When it comes to reducing complications, lowering mortality rates and cutting costs, avoiding infected TV-ICD leads can go a long way.

  • Data in >91,000 transvenous lead extractions found that those extracted for infection had a higher overall complication rate and a higher in-hospital mortality rate compared to those without infection.3
  • In this same study, the median cost of lead extraction was $39,308 for infected devices and $14,916 for non-infected devices.

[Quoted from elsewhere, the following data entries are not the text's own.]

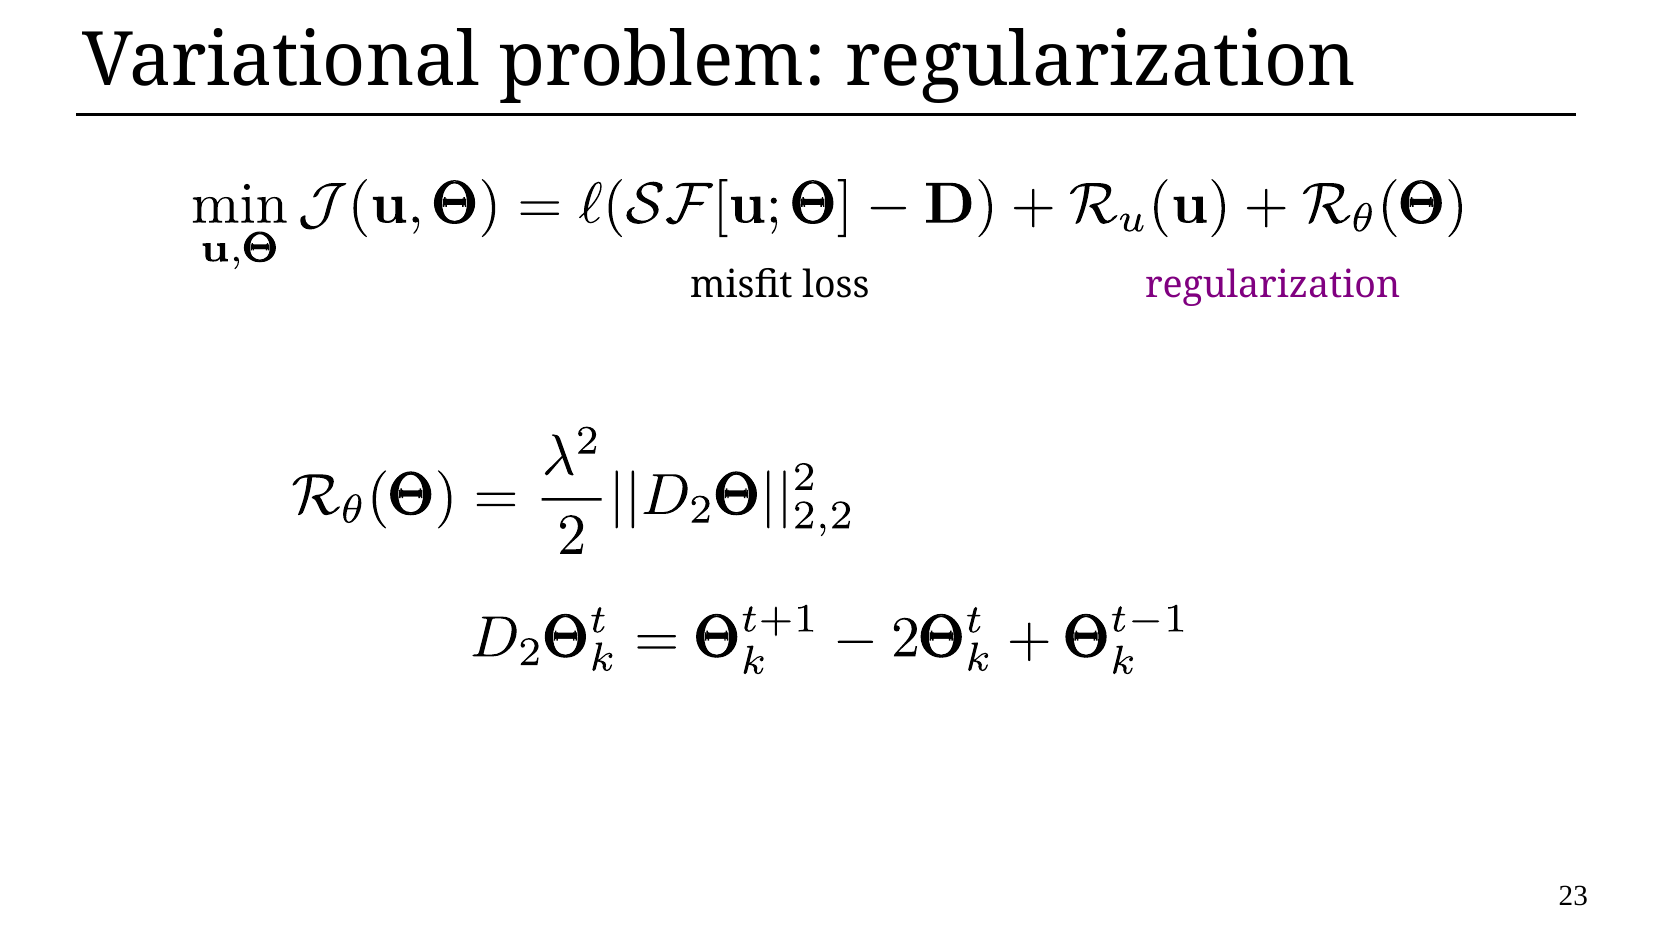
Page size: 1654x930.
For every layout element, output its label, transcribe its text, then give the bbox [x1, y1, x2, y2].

text_box regularization [1120, 250, 1426, 309]
text_box misfit loss [660, 250, 901, 309]
picture [188, 176, 1465, 272]
picture [467, 602, 1186, 677]
picture [291, 426, 851, 554]
title Variational problem: regularization [82, 7, 1571, 105]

Contemporary S-ICDs Further Reduce Rates of Inappropriate Shock

SMART PassTM, included in the EMBLEM MRI S-ICD, has been shown to reduce IAS rates by 68%.4

  • In the more recent UNTOUCHED study, the 1-year IAS rate was 3.1%,5 which is comparable to or lower than the rates observed with TV-ICDs in other studies, including the PRAETORIAN trial.1, 6-8
  • In addition, the 1-year IAS rate was 2.4% for those who received an EMBLEM MRI with SMART Pass.5, 9

S-ICD Procedures Are Becoming More Common Than Ever

Optimized implant techniques (such the intermuscular technique) and implant best practices have emerged as experience with S-ICD has increased to over 79,000 patients worldwide—and counting.



The PRAETORIAN trial is being extended to an 8-year follow-up, PRAETORIAN XL, that is due to complete in 2023. PRAETORIAN XL will be completed with the primary objective of establishing superiority of S-ICDs to TV-ICDs for acute and chronic complications.